"A trifle overwhelming!" said Brooke, reflectively, "and yet it gets hold of one. There is a difference between it and the English valley you once mentioned."
Barbara turned to him, with a little gleam in her eyes.
"Of course!" she said. "One is glad there is, since it is typical of both countries. You couldn't tame this river and set it gliding smoothly between mossy stepping-stones."
"No," said Brooke, "I scarcely think one would wish to if he could.

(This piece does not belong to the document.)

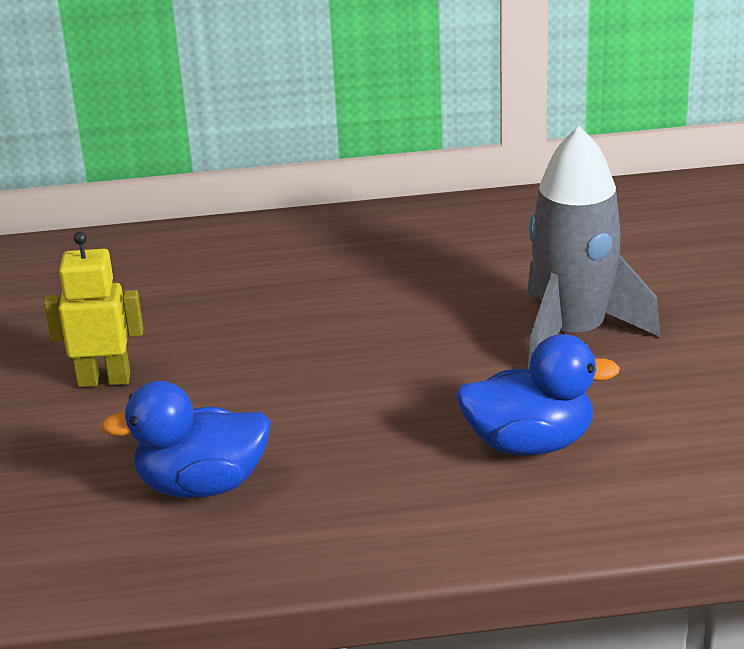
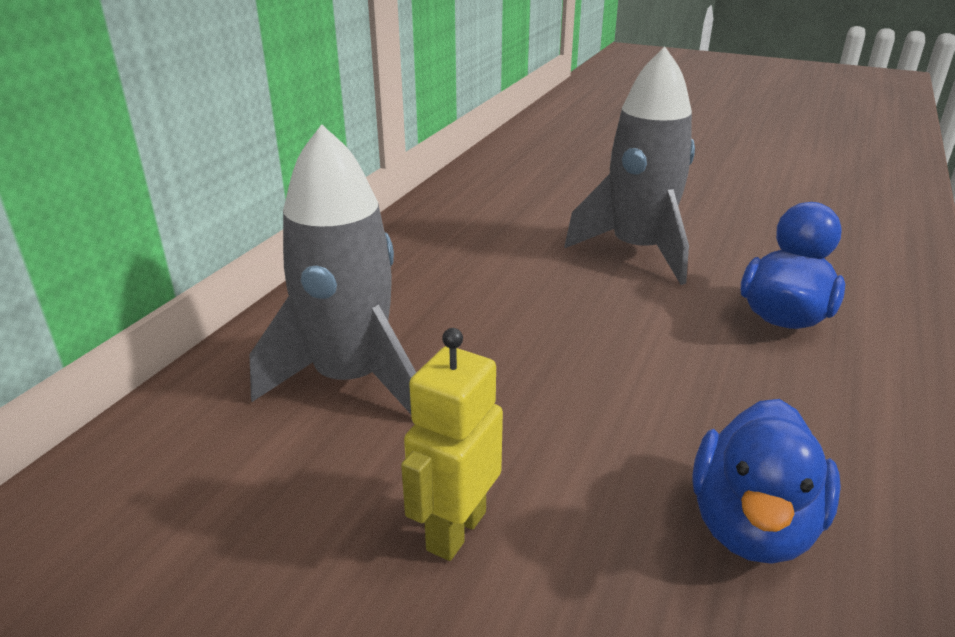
camera: 60 degrees left, 0 degrees up
(216, 285) = (350, 379): none -> grey rocket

One feels it wouldn't be fitting."
"And yet we shall put the power that's in it into harness by and by."
"Without taming it?"
Barbara nodded. "Yes," she said. "If you had ever stood in a Canadian power house, as I have done once or twice, you would understand. You can hear the big dynamos humming in one low, deep note while the little blue sparks flicker about the shafts. They stand for controlled energy; but the whole place rocks with the whirring of the turbines and the thunder of the water plunging down the shoots. The river that drives them does it exulting in its strength. You couldn't fancy it lapping among the lily leaves in sunlit pools. It hasn't time."
"To have no time for artistic effect is typical of this country, then?" said Brooke.
Barbara smiled. "Yes," she said, "I really think it is. We shall come to that later, but this, you see, isn't art, but something greater. It's nature untrammelled, and primeval force."
"Then you, who personify reposefulness, admire force?"